Oil shipments also may become ensnared in the crisis. About 1.9 million barrels of oil a day go through the canal, according to Lloyd’s List, a shipping journal. That’s about 7% of all seaborne oil. The closure could affect shipments of oil and natural gas from the Mideast to Europe and nudge crude and gasoline prices higher. Pump prices already have climbed because of a winter storm that shut down Texas refineries and a switch by refineries to more expensive summer gasoline blends.

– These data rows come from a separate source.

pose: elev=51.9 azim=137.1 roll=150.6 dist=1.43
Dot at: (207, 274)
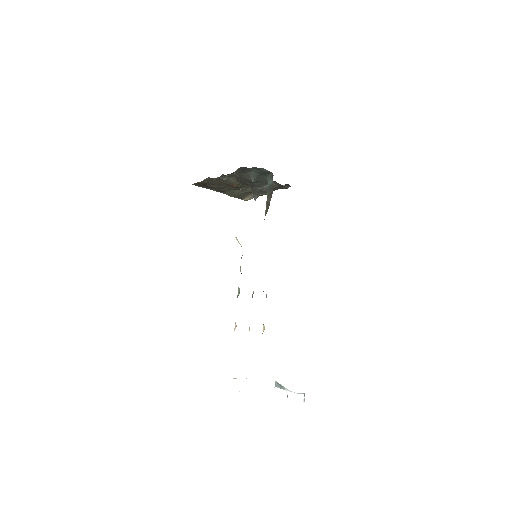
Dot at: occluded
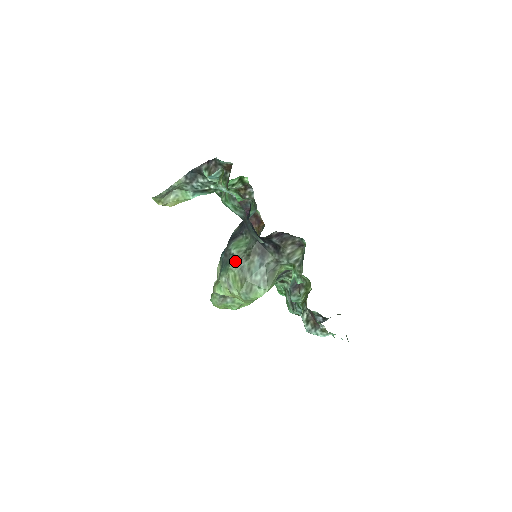
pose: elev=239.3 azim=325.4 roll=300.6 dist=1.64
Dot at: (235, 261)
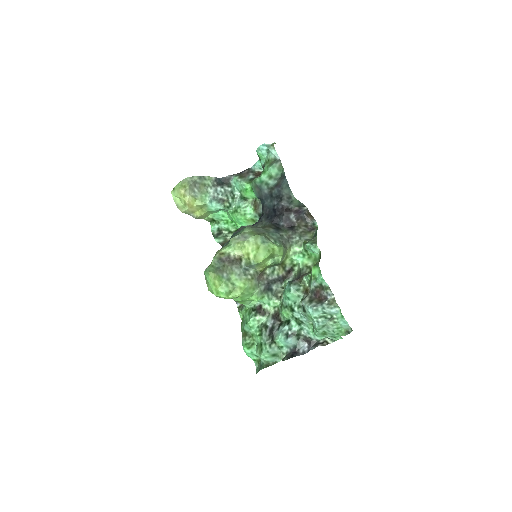
Dot at: (251, 227)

And the global shipping network has been clogged even as consumer demand has picked up along with an easing pandemic. Some factories in the U.S. and abroad are still shuttered while many others are running at partial capacity because of employee COVID-19 cases or social distancing requirements. Ports, warehouses, and trucking companies are also grappling with worker absences. And COVID vaccine deliveries are taking up shipping capacity.
Containers are piling up at ports, which don’t have the workers to store and move them. And congested ports have lengthened the time it takes truckers to pick up or drop off containers.